= Data entries =
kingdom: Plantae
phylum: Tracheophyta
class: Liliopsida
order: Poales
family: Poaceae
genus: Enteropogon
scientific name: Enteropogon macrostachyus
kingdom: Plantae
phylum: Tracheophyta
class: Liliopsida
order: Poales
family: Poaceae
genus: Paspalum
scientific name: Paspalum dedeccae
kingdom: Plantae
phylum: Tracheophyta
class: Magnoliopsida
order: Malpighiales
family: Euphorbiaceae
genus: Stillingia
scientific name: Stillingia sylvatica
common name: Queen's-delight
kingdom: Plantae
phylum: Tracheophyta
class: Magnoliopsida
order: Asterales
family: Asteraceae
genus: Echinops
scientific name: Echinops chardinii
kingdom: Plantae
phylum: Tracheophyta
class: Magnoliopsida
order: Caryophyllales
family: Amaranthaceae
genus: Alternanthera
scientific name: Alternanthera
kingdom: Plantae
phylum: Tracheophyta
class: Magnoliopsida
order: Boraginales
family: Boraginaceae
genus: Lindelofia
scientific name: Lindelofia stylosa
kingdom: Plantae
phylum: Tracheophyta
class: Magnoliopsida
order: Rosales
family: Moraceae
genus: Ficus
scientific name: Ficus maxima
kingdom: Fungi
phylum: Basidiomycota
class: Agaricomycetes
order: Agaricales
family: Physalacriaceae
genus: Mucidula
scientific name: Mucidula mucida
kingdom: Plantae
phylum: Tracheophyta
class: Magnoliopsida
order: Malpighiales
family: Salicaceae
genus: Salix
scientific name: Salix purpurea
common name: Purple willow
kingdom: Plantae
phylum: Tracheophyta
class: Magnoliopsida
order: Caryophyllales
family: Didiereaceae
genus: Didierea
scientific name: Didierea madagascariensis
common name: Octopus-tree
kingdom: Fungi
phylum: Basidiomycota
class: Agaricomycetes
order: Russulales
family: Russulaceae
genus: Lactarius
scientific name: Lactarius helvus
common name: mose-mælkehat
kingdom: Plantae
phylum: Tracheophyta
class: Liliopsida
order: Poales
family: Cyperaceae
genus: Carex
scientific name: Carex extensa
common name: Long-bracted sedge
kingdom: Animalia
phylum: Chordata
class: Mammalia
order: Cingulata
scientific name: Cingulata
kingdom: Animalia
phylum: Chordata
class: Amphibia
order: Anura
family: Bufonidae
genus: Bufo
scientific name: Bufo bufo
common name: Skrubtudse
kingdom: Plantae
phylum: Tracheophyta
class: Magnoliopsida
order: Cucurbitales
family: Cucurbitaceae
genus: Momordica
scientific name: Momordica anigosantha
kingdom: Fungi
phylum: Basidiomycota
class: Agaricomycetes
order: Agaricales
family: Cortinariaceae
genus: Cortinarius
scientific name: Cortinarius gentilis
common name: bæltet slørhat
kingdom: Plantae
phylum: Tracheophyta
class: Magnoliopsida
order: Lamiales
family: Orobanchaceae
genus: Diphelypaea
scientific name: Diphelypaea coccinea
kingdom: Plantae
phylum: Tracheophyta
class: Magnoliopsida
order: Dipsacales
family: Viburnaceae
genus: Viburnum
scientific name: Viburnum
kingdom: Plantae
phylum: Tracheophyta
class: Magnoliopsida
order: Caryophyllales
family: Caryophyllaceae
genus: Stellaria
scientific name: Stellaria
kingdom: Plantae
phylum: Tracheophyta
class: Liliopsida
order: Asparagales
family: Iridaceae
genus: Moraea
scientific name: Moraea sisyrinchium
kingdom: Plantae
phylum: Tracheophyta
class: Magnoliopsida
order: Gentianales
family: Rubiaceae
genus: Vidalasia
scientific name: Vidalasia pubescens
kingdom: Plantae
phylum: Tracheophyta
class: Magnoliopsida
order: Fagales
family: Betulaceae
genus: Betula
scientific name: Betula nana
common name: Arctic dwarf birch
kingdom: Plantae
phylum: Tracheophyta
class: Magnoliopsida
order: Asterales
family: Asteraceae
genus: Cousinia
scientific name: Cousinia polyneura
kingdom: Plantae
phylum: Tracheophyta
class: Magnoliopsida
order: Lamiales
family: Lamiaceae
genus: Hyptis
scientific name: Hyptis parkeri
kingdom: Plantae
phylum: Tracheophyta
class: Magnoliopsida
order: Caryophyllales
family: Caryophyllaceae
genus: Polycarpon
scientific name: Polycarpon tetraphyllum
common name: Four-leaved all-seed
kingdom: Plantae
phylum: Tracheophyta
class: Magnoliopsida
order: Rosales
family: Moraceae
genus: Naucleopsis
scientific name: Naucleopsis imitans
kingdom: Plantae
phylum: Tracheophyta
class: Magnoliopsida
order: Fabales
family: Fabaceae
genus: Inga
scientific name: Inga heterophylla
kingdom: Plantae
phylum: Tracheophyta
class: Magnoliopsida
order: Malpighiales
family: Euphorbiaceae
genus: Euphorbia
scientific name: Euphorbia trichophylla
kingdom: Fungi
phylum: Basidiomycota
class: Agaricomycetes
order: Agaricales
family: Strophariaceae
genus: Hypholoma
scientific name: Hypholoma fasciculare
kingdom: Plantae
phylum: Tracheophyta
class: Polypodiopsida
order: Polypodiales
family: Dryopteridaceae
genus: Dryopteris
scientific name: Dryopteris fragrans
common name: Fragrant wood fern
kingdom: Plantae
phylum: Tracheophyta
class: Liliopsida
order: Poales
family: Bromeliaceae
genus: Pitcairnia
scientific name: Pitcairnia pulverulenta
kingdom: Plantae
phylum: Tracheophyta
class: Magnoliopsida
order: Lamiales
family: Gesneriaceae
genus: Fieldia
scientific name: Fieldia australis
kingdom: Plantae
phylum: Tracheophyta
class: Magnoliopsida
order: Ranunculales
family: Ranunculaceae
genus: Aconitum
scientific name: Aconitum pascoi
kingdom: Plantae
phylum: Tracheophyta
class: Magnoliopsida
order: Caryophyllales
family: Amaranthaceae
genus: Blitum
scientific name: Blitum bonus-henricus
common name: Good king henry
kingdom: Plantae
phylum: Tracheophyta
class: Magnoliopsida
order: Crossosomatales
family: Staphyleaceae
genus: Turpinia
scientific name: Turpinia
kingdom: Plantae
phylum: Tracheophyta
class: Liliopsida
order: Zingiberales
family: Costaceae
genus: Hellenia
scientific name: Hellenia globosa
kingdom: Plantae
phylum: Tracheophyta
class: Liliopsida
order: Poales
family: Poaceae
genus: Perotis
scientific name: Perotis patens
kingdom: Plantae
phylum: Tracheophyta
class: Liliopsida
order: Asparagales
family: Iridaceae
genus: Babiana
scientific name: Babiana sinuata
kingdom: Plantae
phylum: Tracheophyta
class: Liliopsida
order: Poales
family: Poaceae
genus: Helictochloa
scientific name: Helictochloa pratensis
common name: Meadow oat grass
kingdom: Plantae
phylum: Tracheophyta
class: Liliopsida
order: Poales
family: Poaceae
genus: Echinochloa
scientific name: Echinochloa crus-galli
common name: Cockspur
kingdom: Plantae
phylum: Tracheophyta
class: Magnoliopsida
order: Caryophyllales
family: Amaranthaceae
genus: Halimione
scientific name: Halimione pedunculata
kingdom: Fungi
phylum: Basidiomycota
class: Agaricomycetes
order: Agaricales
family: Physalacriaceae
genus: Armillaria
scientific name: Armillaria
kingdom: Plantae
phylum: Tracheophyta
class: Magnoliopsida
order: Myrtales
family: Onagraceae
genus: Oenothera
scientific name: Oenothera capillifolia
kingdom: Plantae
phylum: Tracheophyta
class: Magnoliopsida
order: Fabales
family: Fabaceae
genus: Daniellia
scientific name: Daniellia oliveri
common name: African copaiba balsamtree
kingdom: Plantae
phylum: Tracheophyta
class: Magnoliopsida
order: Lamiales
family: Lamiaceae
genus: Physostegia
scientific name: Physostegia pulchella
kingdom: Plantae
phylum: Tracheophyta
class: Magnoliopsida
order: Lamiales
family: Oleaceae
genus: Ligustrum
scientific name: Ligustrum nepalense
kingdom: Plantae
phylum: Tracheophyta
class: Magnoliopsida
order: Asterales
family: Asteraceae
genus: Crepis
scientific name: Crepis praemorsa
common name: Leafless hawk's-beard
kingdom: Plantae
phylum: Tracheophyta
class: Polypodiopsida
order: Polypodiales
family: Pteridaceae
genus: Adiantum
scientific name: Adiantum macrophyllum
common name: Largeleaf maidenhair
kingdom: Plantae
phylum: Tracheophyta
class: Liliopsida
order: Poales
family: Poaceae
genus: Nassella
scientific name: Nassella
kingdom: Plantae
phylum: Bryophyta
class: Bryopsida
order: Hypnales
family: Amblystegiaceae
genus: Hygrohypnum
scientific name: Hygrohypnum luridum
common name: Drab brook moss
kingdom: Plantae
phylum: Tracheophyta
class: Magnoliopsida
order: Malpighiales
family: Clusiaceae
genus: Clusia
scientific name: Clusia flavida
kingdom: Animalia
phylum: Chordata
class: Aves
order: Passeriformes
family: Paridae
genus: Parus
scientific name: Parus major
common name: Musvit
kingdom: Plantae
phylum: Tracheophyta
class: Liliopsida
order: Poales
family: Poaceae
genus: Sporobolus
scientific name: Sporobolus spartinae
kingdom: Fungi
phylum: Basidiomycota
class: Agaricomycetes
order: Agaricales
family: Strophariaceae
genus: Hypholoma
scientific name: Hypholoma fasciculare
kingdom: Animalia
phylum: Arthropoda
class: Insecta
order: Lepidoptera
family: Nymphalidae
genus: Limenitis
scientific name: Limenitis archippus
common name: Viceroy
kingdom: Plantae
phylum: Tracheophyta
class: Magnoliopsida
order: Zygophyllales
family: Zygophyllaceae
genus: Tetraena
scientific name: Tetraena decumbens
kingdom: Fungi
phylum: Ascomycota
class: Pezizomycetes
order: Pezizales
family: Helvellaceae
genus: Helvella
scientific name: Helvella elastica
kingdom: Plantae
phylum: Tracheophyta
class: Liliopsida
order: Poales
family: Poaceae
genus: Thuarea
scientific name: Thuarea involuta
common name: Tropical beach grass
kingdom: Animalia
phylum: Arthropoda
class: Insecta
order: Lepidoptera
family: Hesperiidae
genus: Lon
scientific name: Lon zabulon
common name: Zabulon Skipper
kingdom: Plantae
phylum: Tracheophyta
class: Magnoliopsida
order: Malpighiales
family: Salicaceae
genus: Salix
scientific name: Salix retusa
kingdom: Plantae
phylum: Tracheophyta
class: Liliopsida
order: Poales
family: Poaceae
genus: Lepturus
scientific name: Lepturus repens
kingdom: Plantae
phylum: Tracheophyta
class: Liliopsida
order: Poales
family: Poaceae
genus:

= EXERCISE DETAILS =
Starting with the first line of the entries and going on through the line with "genus: Paspalum", write those lines again, swapping "phylum" for "division" and changing nothing else.

= FINAL RESULT =
kingdom: Plantae
division: Tracheophyta
class: Liliopsida
order: Poales
family: Poaceae
genus: Enteropogon
scientific name: Enteropogon macrostachyus
kingdom: Plantae
division: Tracheophyta
class: Liliopsida
order: Poales
family: Poaceae
genus: Paspalum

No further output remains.